Introduction
Le thymus est un organe lymphoïde primaire, essentiel au système immunitaire adaptatif. Longtemps mystérieux et parfois considéré comme un simple vestige, il est aujourd'hui reconnu comme le "berceau" des lymphocytes T, les chefs d'orchestre de la réponse immunitaire spécifique. Son activité est maximale dans les premières années de la vie, façonnant notre capacité à lutter contre les infections et à éviter les maladies auto-immunes.
Description
Le thymus est une glande bilobée, située dans le médiastin antéro-supérieur, juste derrière le sternum et devant le cœur et les gros vaisseaux. Il est composé de deux lobes principaux, eux-mêmes subdivisés en lobules. Chaque lobule présente une zone externe, le cortex, et une zone interne, la médulla. Le cortex est dense en lymphocytes T immatures (thymocytes). La médulla contient des thymocytes plus matures et des structures caractéristiques appelées corpuscules de Hassall, formées par des cellules épithéliales thymiques. L'organe est irrigué par les artères thoraciques internes et thyroïdiennes inférieures. Il atteint son poids maximal (30 à 40 grammes) à la puberté, puis régresse progressivement (involution thymique) pour devenir principalement adipeux à l'âge adulte, bien qu'une activité résiduelle persiste.

**DONNÉES D'ENTRÉE**
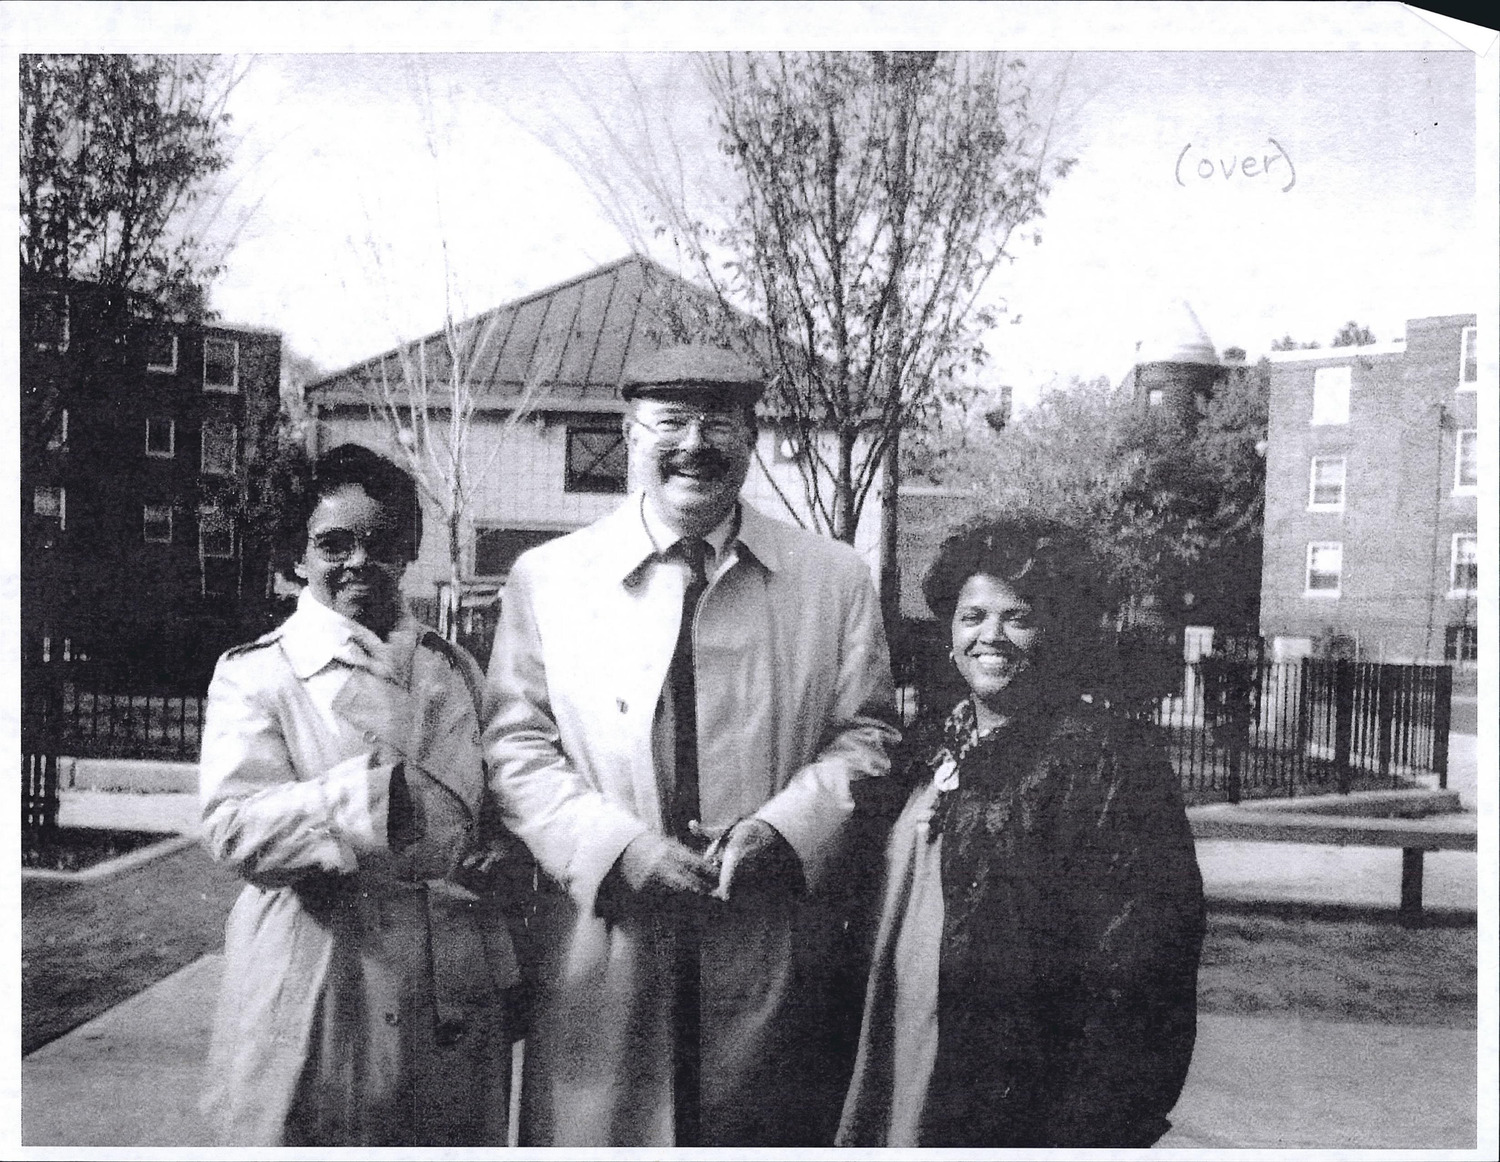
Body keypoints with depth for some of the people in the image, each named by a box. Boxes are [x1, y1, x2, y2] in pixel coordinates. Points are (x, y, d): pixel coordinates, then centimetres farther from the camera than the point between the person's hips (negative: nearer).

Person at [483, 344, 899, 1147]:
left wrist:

**ACTIVITÉ 1**
Résumez le texte sur le thymus en deux phrases.
**ACTIVITÉ 2**
Répondez à ces questions d'après le texte sur le thymus :
(a) De quelles cellules le thymus est-il reconnu comme le « berceau » ?
(b) Quelles structures caractéristiques la médulla contient-elle ?
(c) À quel moment le thymus atteint-il son poids maximal, et quel est ce poids ?
**ACTIVITÉ 3**
Les affirmations suivantes concordent-elles avec le texte sur le thymus ?
(a) Le thymus est irrigué par les artères thoraciques internes.
(b) Le cortex contient surtout des thymocytes matures.
(c) À l'âge adulte, toute activité du thymus a disparu.
La liste n'est d'aucune utilité pour ce travail.

**RÉPONSE ATTENDUE 1**
Le thymus est un organe lymphoïde primaire, reconnu comme le « berceau » des lymphocytes T, dont l'activité est maximale dans les premières années de la vie. Situé dans le médiastin antéro-supérieur, derrière le sternum, il se compose de lobules dotés d'un cortex et d'une médulla, atteint 30 à 40 grammes à la puberté, puis régresse pour devenir principalement adipeux à l'âge adulte.

**RÉPONSE ATTENDUE 2**
(a) Des lymphocytes T.
(b) Les corpuscules de Hassall, formés par des cellules épithéliales thymiques.
(c) À la puberté ; il pèse alors 30 à 40 grammes.

**RÉPONSE ATTENDUE 3**
(a) Oui : « L'organe est irrigué par les artères thoraciques internes et thyroïdiennes inférieures ».
(b) Non : « Le cortex est dense en lymphocytes T immatures (thymocytes) ».
(c) Non : « bien qu'une activité résiduelle persiste ».